# INSTRUCTION
Turn the lines below into a JSON list of strings, one string per line, skipping blank lines. Leave the pictures out.

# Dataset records
----------
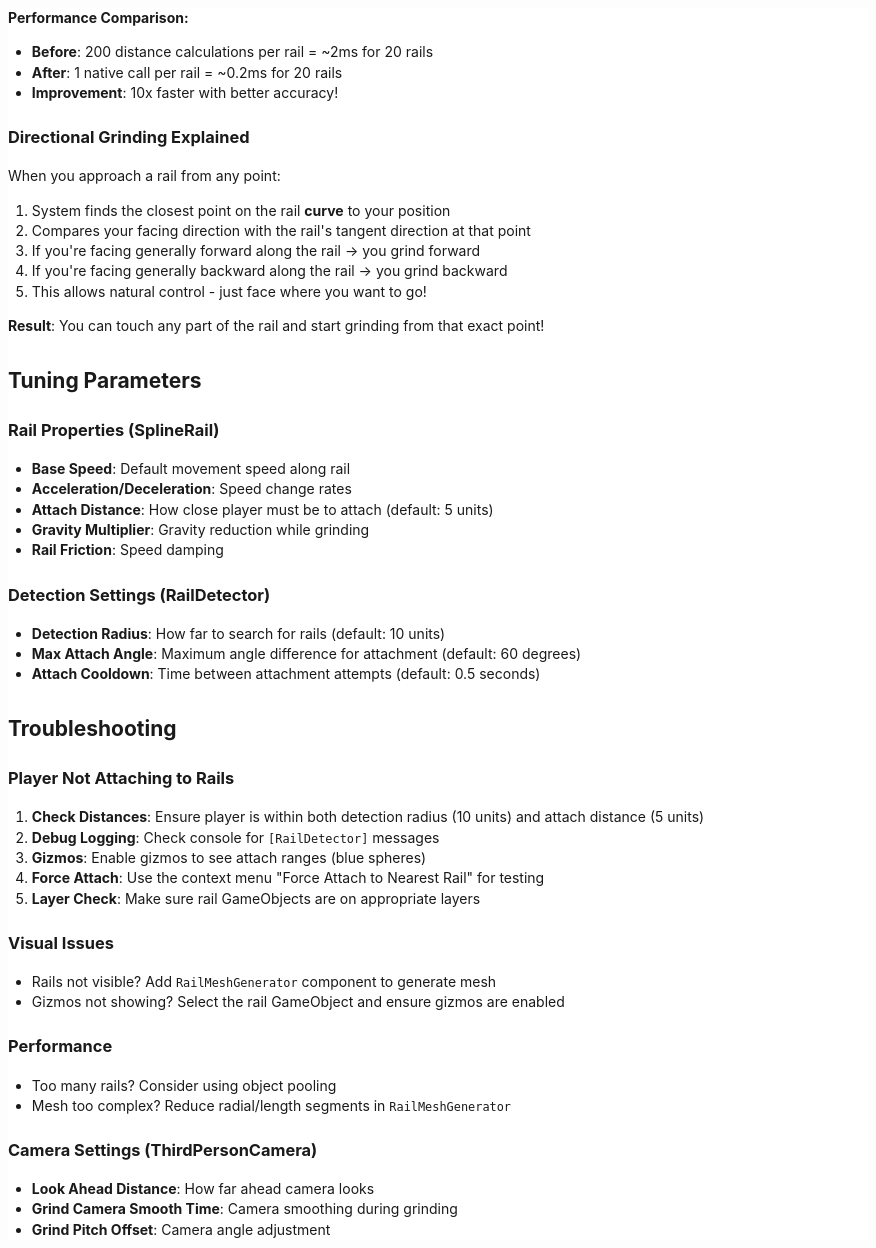 **Performance Comparison:**
- **Before**: 200 distance calculations per rail = ~2ms for 20 rails
- **After**: 1 native call per rail = ~0.2ms for 20 rails
- **Improvement**: 10x faster with better accuracy!

### Directional Grinding Explained
When you approach a rail from any point:
1. System finds the closest point on the rail **curve** to your position
2. Compares your facing direction with the rail's tangent direction at that point
3. If you're facing generally forward along the rail → you grind forward
4. If you're facing generally backward along the rail → you grind backward
5. This allows natural control - just face where you want to go!

**Result**: You can touch any part of the rail and start grinding from that exact point!

## Tuning Parameters

### Rail Properties (SplineRail)
- **Base Speed**: Default movement speed along rail
- **Acceleration/Deceleration**: Speed change rates
- **Attach Distance**: How close player must be to attach (default: 5 units)
- **Gravity Multiplier**: Gravity reduction while grinding
- **Rail Friction**: Speed damping

### Detection Settings (RailDetector)
- **Detection Radius**: How far to search for rails (default: 10 units)
- **Max Attach Angle**: Maximum angle difference for attachment (default: 60 degrees)
- **Attach Cooldown**: Time between attachment attempts (default: 0.5 seconds)

## Troubleshooting

### Player Not Attaching to Rails
1. **Check Distances**: Ensure player is within both detection radius (10 units) and attach distance (5 units)
2. **Debug Logging**: Check console for `[RailDetector]` messages
3. **Gizmos**: Enable gizmos to see attach ranges (blue spheres)
4. **Force Attach**: Use the context menu "Force Attach to Nearest Rail" for testing
5. **Layer Check**: Make sure rail GameObjects are on appropriate layers

### Visual Issues
- Rails not visible? Add `RailMeshGenerator` component to generate mesh
- Gizmos not showing? Select the rail GameObject and ensure gizmos are enabled

### Performance
- Too many rails? Consider using object pooling
- Mesh too complex? Reduce radial/length segments in `RailMeshGenerator`

### Camera Settings (ThirdPersonCamera)
- **Look Ahead Distance**: How far ahead camera looks
- **Grind Camera Smooth Time**: Camera smoothing during grinding
- **Grind Pitch Offset**: Camera angle adjustment
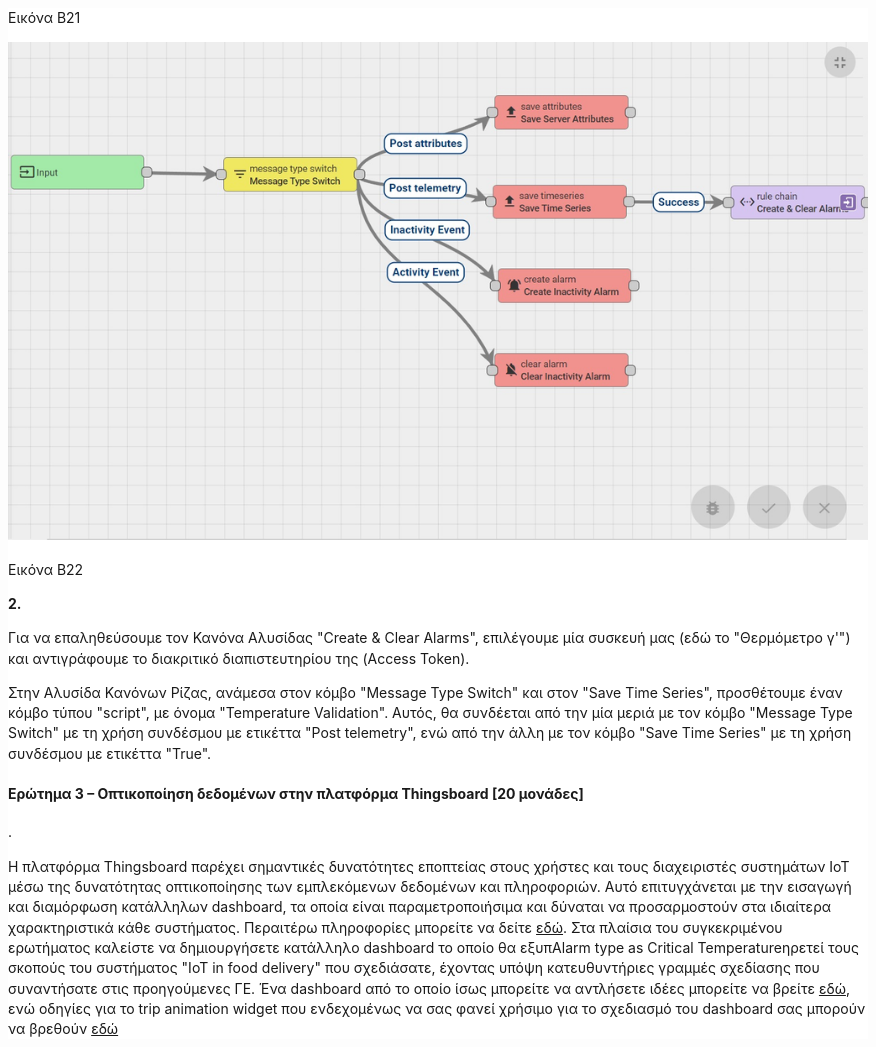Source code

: Εικόνα Β21


![Εικόνα Β22](./Εικόνες/Β1/22.%20Προσθήκη%20κανόνα%20κόμβου%20create%20alarm%20δ'.jpg)

Εικόνα Β22



**2.**


Για να επαληθεύσουμε τον Κανόνα Αλυσίδας "Create & Clear Alarms", επιλέγουμε μία συσκευή μας (εδώ το "Θερμόμετρο γ'") και αντιγράφουμε το διακριτικό διαπιστευτηρίου της (Access Token).

Στην Αλυσίδα Κανόνων Ρίζας, ανάμεσα στον κόμβο "Message Type Switch" και στον "Save Time Series", προσθέτουμε έναν κόμβο τύπου "script", με όνομα "Temperature Validation". Αυτός, θα συνδέεται από την μία μεριά με τον κόμβο "Message Type Switch" με τη χρήση συνδέσμου με ετικέττα "Post telemetry", ενώ από την άλλη με τον κόμβο "Save Time Series" με τη χρήση συνδέσμου με ετικέττα "True".



#### Ερώτημα 3 – Οπτικοποίηση δεδομένων στην πλατφόρμα Thingsboard [20 μονάδες]
.

Η πλατφόρμα Thingsboard παρέχει σημαντικές δυνατότητες εποπτείας στους χρήστες και τους διαχειριστές συστημάτων IoT μέσω της δυνατότητας οπτικοποίησης των εμπλεκόμενων δεδομένων και πληροφοριών. Αυτό επιτυγχάνεται με την εισαγωγή και διαμόρφωση κατάλληλων dashboard, τα οποία είναι παραμετροποιήσιμα και δύναται να προσαρμοστούν στα ιδιαίτερα χαρακτηριστικά κάθε συστήματος. Περαιτέρω πληροφορίες μπορείτε να δείτε [εδώ](https://thingsboard.io/docs/user-guide/ui/dashboards/). Στα πλαίσια του συγκεκριμένου ερωτήματος καλείστε να δημιουργήσετε κατάλληλο dashboard το οποίο θα εξυπAlarm type as Critical Temperatureηρετεί τους σκοπούς του συστήματος "ΙοΤ in food delivery" που σχεδιάσατε, έχοντας υπόψη κατευθυντήριες γραμμές σχεδίασης που συναντήσατε στις προηγούμενες ΓΕ. Ένα dashboard από το οποίο ίσως μπορείτε να αντλήσετε ιδέες μπορείτε να βρείτε [εδώ](https://thingsboard.io/fleet-tracking/), ενώ οδηγίες για το trip animation widget που ενδεχομένως να σας φανεί χρήσιμο για το σχεδιασμό του dashboard σας μπορούν να βρεθούν [εδώ](https://thingsboard.io/docs/user-guide/ui/trip-animation-widget/#device-emulator)
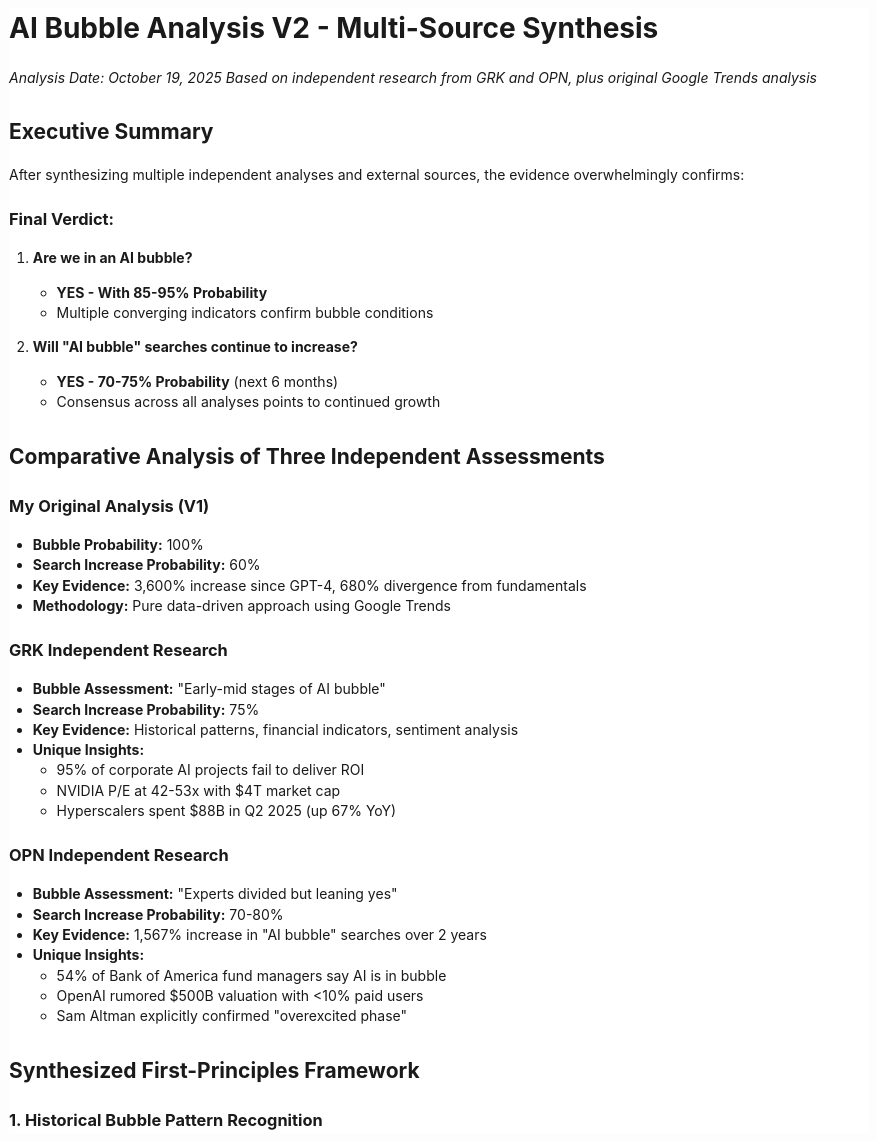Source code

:# AI Bubble Analysis V2 - Multi-Source Synthesis
*Analysis Date: October 19, 2025*
*Based on independent research from GRK and OPN, plus original Google Trends analysis*

## Executive Summary

After synthesizing multiple independent analyses and external sources, the evidence overwhelmingly confirms:

### **Final Verdict:**

1. **Are we in an AI bubble?**
   - **YES - With 85-95% Probability**
   - Multiple converging indicators confirm bubble conditions

2. **Will "AI bubble" searches continue to increase?**
   - **YES - 70-75% Probability** (next 6 months)
   - Consensus across all analyses points to continued growth

## Comparative Analysis of Three Independent Assessments

### My Original Analysis (V1)
- **Bubble Probability:** 100%
- **Search Increase Probability:** 60%
- **Key Evidence:** 3,600% increase since GPT-4, 680% divergence from fundamentals
- **Methodology:** Pure data-driven approach using Google Trends

### GRK Independent Research
- **Bubble Assessment:** "Early-mid stages of AI bubble"
- **Search Increase Probability:** 75%
- **Key Evidence:** Historical patterns, financial indicators, sentiment analysis
- **Unique Insights:**
  - 95% of corporate AI projects fail to deliver ROI
  - NVIDIA P/E at 42-53x with $4T market cap
  - Hyperscalers spent $88B in Q2 2025 (up 67% YoY)

### OPN Independent Research
- **Bubble Assessment:** "Experts divided but leaning yes"
- **Search Increase Probability:** 70-80%
- **Key Evidence:** 1,567% increase in "AI bubble" searches over 2 years
- **Unique Insights:**
  - 54% of Bank of America fund managers say AI is in bubble
  - OpenAI rumored $500B valuation with <10% paid users
  - Sam Altman explicitly confirmed "overexcited phase"

## Synthesized First-Principles Framework

### 1. Historical Bubble Pattern Recognition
----------
# EXERCISE RESULT
[
  " **Performance Comparison:**",
  "- **Before**: 200 distance calculations per rail = ~2ms for 20 rails",
  "- **After**: 1 native call per rail = ~0.2ms for 20 rails",
  "- **Improvement**: 10x faster with better accuracy!",
  "### Directional Grinding Explained",
  "When you approach a rail from any point:",
  "1. System finds the closest point on the rail **curve** to your position",
  "2. Compares your facing direction with the rail's tangent direction at that point",
  "3. If you're facing generally forward along the rail → you grind forward",
  "4. If you're facing generally backward along the rail → you grind backward",
  "5. This allows natural control - just face where you want to go!",
  "**Result**: You can touch any part of the rail and start grinding from that exact point!",
  "## Tuning Parameters",
  "### Rail Properties (SplineRail)",
  "- **Base Speed**: Default movement speed along rail",
  "- **Acceleration/Deceleration**: Speed change rates",
  "- **Attach Distance**: How close player must be to attach (default: 5 units)",
  "- **Gravity Multiplier**: Gravity reduction while grinding",
  "- **Rail Friction**: Speed damping",
  "### Detection Settings (RailDetector)",
  "- **Detection Radius**: How far to search for rails (default: 10 units)",
  "- **Max Attach Angle**: Maximum angle difference for attachment (default: 60 degrees)",
  "- **Attach Cooldown**: Time between attachment attempts (default: 0.5 seconds)",
  "## Troubleshooting",
  "### Player Not Attaching to Rails",
  "1. **Check Distances**: Ensure player is within both detection radius (10 units) and attach distance (5 units)",
  "2. **Debug Logging**: Check console for `[RailDetector]` messages",
  "3. **Gizmos**: Enable gizmos to see attach ranges (blue spheres)",
  "4. **Force Attach**: Use the context menu \"Force Attach to Nearest Rail\" for testing",
  "5. **Layer Check**: Make sure rail GameObjects are on appropriate layers",
  "### Visual Issues",
  "- Rails not visible? Add `RailMeshGenerator` component to generate mesh",
  "- Gizmos not showing? Select the rail GameObject and ensure gizmos are enabled",
  "### Performance",
  "- Too many rails? Consider using object pooling",
  "- Mesh too complex? Reduce radial/length segments in `RailMeshGenerator`",
  "### Camera Settings (ThirdPersonCamera)",
  "- **Look Ahead Distance**: How far ahead camera looks",
  "- **Grind Camera Smooth Time**: Camera smoothing during grinding",
  "- **Grind Pitch Offset**: Camera angle adjustment",
  "Source code",
  ": Εικόνα Β21",
  "![Εικόνα Β22](./Εικόνες/Β1/22.%20Προσθήκη%20κανόνα%20κόμβου%20create%20alarm%20δ'.jpg)",
  "Εικόνα Β22",
  "**2.**",
  "Για να επαληθεύσουμε τον Κανόνα Αλυσίδας \"Create & Clear Alarms\", επιλέγουμε μία συσκευή μας (εδώ το \"Θερμόμετρο γ'\") και αντιγράφουμε το διακριτικό διαπιστευτηρίου της (Access Token).",
  "Στην Αλυσίδα Κανόνων Ρίζας, ανάμεσα στον κόμβο \"Message Type Switch\" και στον \"Save Time Series\", προσθέτουμε έναν κόμβο τύπου \"script\", με όνομα \"Temperature Validation\". Αυτός, θα συνδέεται από την μία μεριά με τον κόμβο \"Message Type Switch\" με τη χρήση συνδέσμου με ετικέττα \"Post telemetry\", ενώ από την άλλη με τον κόμβο \"Save Time Series\" με τη χρήση συνδέσμου με ετικέττα \"True\".",
  "#### Ερώτημα 3 – Οπτικοποίηση δεδομένων στην πλατφόρμα Thingsboard [20 μονάδες]",
  ".",
  "Η πλατφόρμα Thingsboard παρέχει σημαντικές δυνατότητες εποπτείας στους χρήστες και τους διαχειριστές συστημάτων IoT μέσω της δυνατότητας οπτικοποίησης των εμπλεκόμενων δεδομένων και πληροφοριών. Αυτό επιτυγχάνεται με την εισαγωγή και διαμόρφωση κατάλληλων dashboard, τα οποία είναι παραμετροποιήσιμα και δύναται να προσαρμοστούν στα ιδιαίτερα χαρακτηριστικά κάθε συστήματος. Περαιτέρω πληροφορίες μπορείτε να δείτε [εδώ](https://thingsboard.io/docs/user-guide/ui/dashboards/). Στα πλαίσια του συγκεκριμένου ερωτήματος καλείστε να δημιουργήσετε κατάλληλο dashboard το οποίο θα εξυπAlarm type as Critical Temperatureηρετεί τους σκοπούς του συστήματος \"ΙοΤ in food delivery\" που σχεδιάσατε, έχοντας υπόψη κατευθυντήριες γραμμές σχεδίασης που συναντήσατε στις προηγούμενες ΓΕ. Ένα dashboard από το οποίο ίσως μπορείτε να αντλήσετε ιδέες μπορείτε να βρείτε [εδώ](https://thingsboard.io/fleet-tracking/), ενώ οδηγίες για το trip animation widget που ενδεχομένως να σας φανεί χρήσιμο για το σχεδιασμό του dashboard σας μπορούν να βρεθούν [εδώ](https://thingsboard.io/docs/user-guide/ui/trip-animation-widget/#device-emulator)",
  "Source code",
  ":# AI Bubble Analysis V2 - Multi-Source Synthesis",
  "*Analysis Date: October 19, 2025*",
  "*Based on independent research from GRK and OPN, plus original Google Trends analysis*",
  "## Executive Summary",
  "After synthesizing multiple independent analyses and external sources, the evidence overwhelmingly confirms:",
  "### **Final Verdict:**",
  "1. **Are we in an AI bubble?**",
  "   - **YES - With 85-95% Probability**",
  "   - Multiple converging indicators confirm bubble conditions",
  "2. **Will \"AI bubble\" searches continue to increase?**",
  "   - **YES - 70-75% Probability** (next 6 months)",
  "   - Consensus across all analyses points to continued growth",
  "## Comparative Analysis of Three Independent Assessments",
  "### My Original Analysis (V1)",
  "- **Bubble Probability:** 100%",
  "- **Search Increase Probability:** 60%",
  "- **Key Evidence:** 3,600% increase since GPT-4, 680% divergence from fundamentals",
  "- **Methodology:** Pure data-driven approach using Google Trends",
  "### GRK Independent Research",
  "- **Bubble Assessment:** \"Early-mid stages of AI bubble\"",
  "- **Search Increase Probability:** 75%",
  "- **Key Evidence:** Historical patterns, financial indicators, sentiment analysis",
  "- **Unique Insights:**",
  "  - 95% of corporate AI projects fail to deliver ROI",
  "  - NVIDIA P/E at 42-53x with $4T market cap",
  "  - Hyperscalers spent $88B in Q2 2025 (up 67% YoY)",
  "### OPN Independent Research",
  "- **Bubble Assessment:** \"Experts divided but leaning yes\"",
  "- **Search Increase Probability:** 70-80%",
  "- **Key Evidence:** 1,567% increase in \"AI bubble\" searches over 2 years",
  "- **Unique Insights:**",
  "  - 54% of Bank of America fund managers say AI is in bubble",
  "  - OpenAI rumored $500B valuation with <10% paid users",
  "  - Sam Altman explicitly confirmed \"overexcited phase\"",
  "## Synthesized First-Principles Framework",
  "### 1. Historical Bubble Pattern Recognition"
]